Comment rendre la ville aux femmes – Télérama

“Il faut rebattre les cartes de la ville. En se rappelant que la testostérone est hégémonique bien avant l’âge des sorties entre ados. Dès l’école élémentaire, les petites se serrent dans les marges et les recoins de la cour de récréation tandis que leurs petits camarades occupent tout le centre. Au collège, les adolescentes délaissent les loisirs proposés par les municipalités ou les associations subventionnées — elles ne représenteraient qu’un tiers environ des bénéficiaires de l’offre sportive. La faute à qui ? « On attribue aux filles le choix de ne pas fréquenter ces lieux », observe Yves Raibaud.
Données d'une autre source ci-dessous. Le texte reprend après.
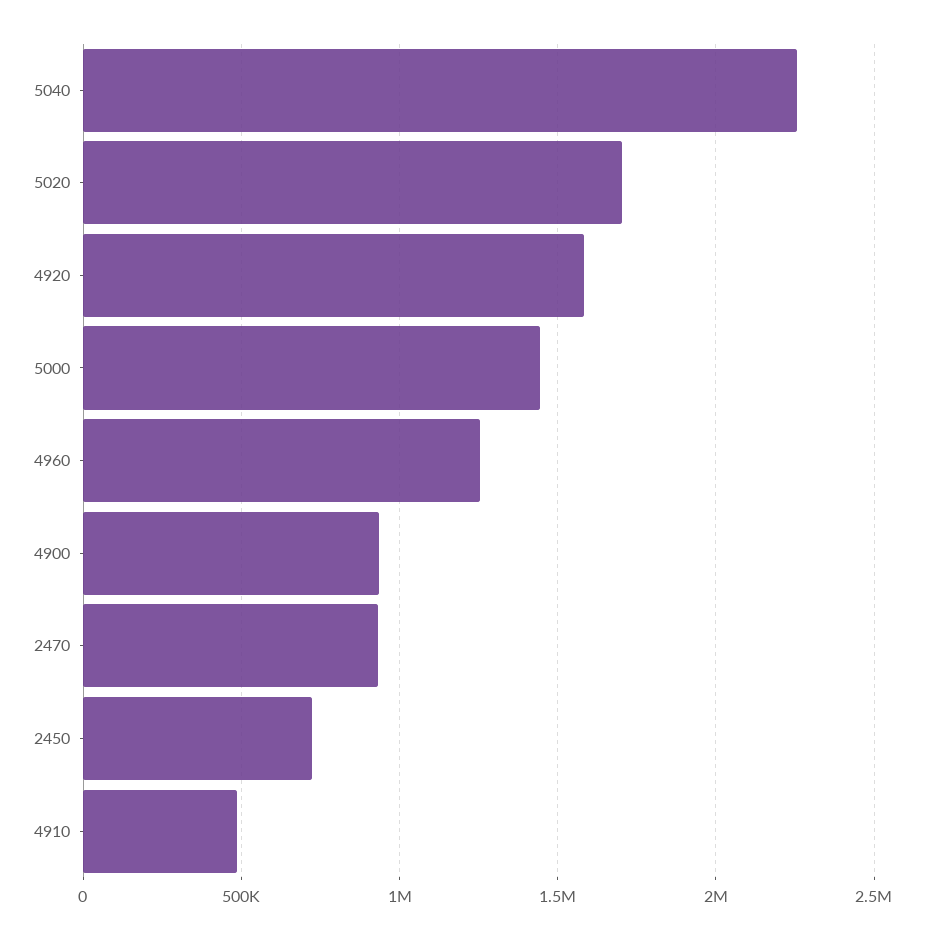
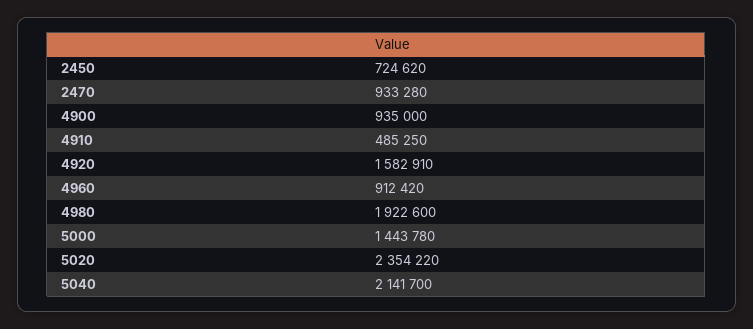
  {
-   "5040": 2250000,
+   "5040": 2141700,
-   "5020": 1700000,
+   "5020": 2354220,
    "4920": 1582910,
    "5000": 1443780,
-   "4960": 1250000,
+   "4960": 912420,
    "4900": 935000,
    "2470": 933280,
    "2450": 724620,
-   "4910": 485250
+   "4910": 485250,
+   "4980": 1922600
  }

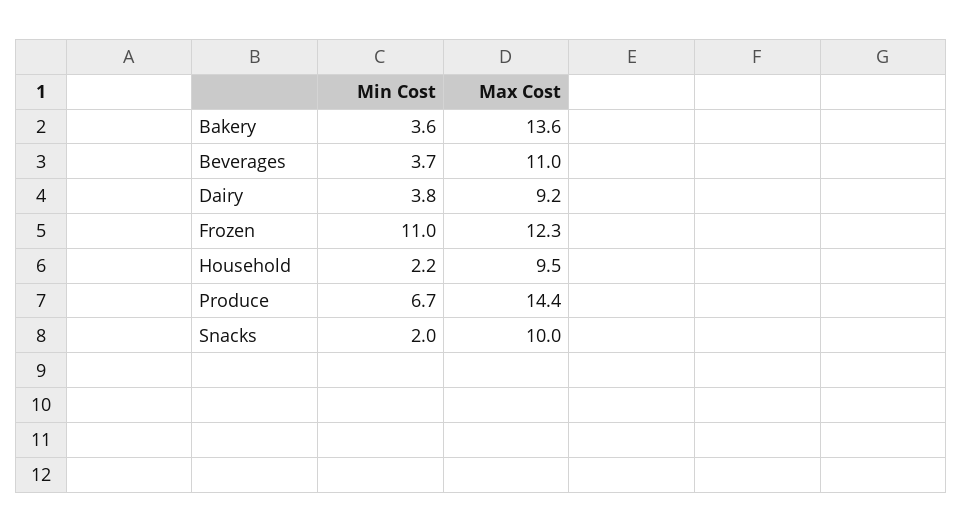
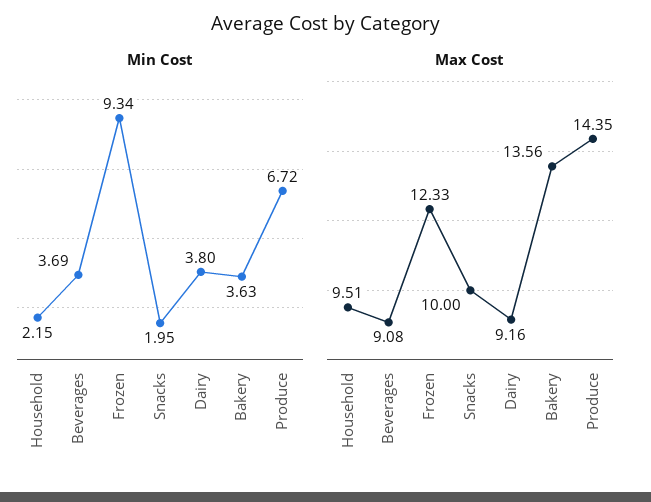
  {
    "Min Cost": {
      "Bakery": 3.63,
      "Beverages": 3.69,
      "Dairy": 3.8,
-     "Frozen": 11,
+     "Frozen": 9.34,
      "Household": 2.15,
      "Produce": 6.72,
      "Snacks": 1.95
    },
    "Max Cost": {
      "Bakery": 13.56,
-     "Beverages": 11,
+     "Beverages": 9.08,
      "Dairy": 9.16,
      "Frozen": 12.33,
      "Household": 9.51,
      "Produce": 14.35,
      "Snacks": 10
    }
  }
Pour preuve, ces propos recueillis lors d’entretiens réalisés auprès d’animateurs socio-culturels, d’élus et de responsables des politiques jeunesse : « Les filles sont plus mûres, elles ­savent mieux s’occuper, elles préfèrent rester chez elles. » Ou encore : « On ne peut pas forcer les filles, c’est leur affaire. » De là à concentrer les investissements sur les loisirs virils, il n’y a qu’un pas, vite franchi par des élus persuadés de canaliser ainsi la violence des jeunes.”

La ville a besoin d’inventer des équipements moins sexués et éviter que l’action publique ne contribue au renforcement des stéréotypes, explique Marion Rousset de Télérama qui propose l’idée de gender budgeting, une stratégie qui consiste à évaluer les budgets publics sous l’angle du genre pour rééquilibrer les dépenses en faveur des femmes. Des ludothèques plutôt que des Citystades, des patinoires plutôt que des terrains de foot, des agrès plutôt que des paniers de basket ? Toute la difficulté est de favoriser les filles sans se complaire dans la culture girly.